Development of a treatment for lymphoma, or cancer of the lymph nodes, could be possible in the near future.

"This opens a new therapeutic avenue to exploit for cancers with Myc involvement—including relapsed metastatic tumors and refractory tumors, those that have not responded to treatment," said John Cleveland, a Scripps Research professor and chair of the Department of Cancer Biology, who led the study.
The Myc family of oncoproteins (c-Myc, N-Myc, and L-Myc) regulate critical pathways that contribute to tumors; c-Myc expression, which is activated in human Burkitt lymphoma, is sufficient to induce the growth of several tumor types in animal models.
In the new study, the scientists focused on precancerous and malignant Myc-expressing B cells, part of the immune system affected in human lymphoma. Using transgenic animal models, Cleveland and his team, led by the efforts of senior postdoctoral fellow Robert Rounbehler, showed that Myc-directed repression of a protein called tristetraprolin (TTP/ZFP36) was important for both the development and maintenance of cancer. The suppression of TTP is a hallmark of human cancers with MYC involvement, Cleveland noted.
The scientists' results showed that overriding this pathway by forced expression of TTP more than doubled the lifespan of Myc transgenic mice. Strikingly, Rounbehler discovered that re-introduction of TTP into Myc-driven lymphoma totally disabled these tumors, indicating an important therapeutic target.
The authors showed that Myc regulates hundreds of genes that contain adenylate-uridylate-rich elements (AU-rich elements), which play an important role in RNA stability and are found in many messenger RNAs (mRNAs) that code for oncogenes, nuclear transcription factors, and cytokines. AU-rich elements direct the mRNA for degradation; they are thought to be vital for controlling expression during cell growth.

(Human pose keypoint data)
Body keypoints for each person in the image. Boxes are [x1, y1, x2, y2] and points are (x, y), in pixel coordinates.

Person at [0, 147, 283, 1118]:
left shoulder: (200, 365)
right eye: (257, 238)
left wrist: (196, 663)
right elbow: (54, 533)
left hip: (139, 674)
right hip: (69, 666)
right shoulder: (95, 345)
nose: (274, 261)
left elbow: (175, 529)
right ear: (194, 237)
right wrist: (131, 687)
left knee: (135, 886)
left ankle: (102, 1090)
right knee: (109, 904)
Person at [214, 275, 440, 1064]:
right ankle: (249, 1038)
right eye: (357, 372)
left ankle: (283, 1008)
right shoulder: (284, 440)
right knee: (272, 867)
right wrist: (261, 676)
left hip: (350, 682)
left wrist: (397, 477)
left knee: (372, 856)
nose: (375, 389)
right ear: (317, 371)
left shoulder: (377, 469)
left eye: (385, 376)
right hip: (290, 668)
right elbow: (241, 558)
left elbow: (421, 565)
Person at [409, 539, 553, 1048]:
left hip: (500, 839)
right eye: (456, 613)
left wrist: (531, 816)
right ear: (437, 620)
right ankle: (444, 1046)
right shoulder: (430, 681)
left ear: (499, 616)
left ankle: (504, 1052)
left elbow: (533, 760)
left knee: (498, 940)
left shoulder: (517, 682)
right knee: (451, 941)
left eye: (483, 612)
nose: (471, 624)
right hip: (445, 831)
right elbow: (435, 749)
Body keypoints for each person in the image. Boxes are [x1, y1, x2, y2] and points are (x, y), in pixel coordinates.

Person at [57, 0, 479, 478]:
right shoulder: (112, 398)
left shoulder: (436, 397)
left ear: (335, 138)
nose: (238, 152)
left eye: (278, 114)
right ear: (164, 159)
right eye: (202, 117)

--- WHAT IS NEEDED ---
Copy the lymphoma text word for word, from "In the new study, the" up to and including "important therapeutic target.". You won't need the listing.

--- ANSWER ---
In the new study, the scientists focused on precancerous and malignant Myc-expressing B cells, part of the immune system affected in human lymphoma. Using transgenic animal models, Cleveland and his team, led by the efforts of senior postdoctoral fellow Robert Rounbehler, showed that Myc-directed repression of a protein called tristetraprolin (TTP/ZFP36) was important for both the development and maintenance of cancer. The suppression of TTP is a hallmark of human cancers with MYC involvement, Cleveland noted.
The scientists' results showed that overriding this pathway by forced expression of TTP more than doubled the lifespan of Myc transgenic mice. Strikingly, Rounbehler discovered that re-introduction of TTP into Myc-driven lymphoma totally disabled these tumors, indicating an important therapeutic target.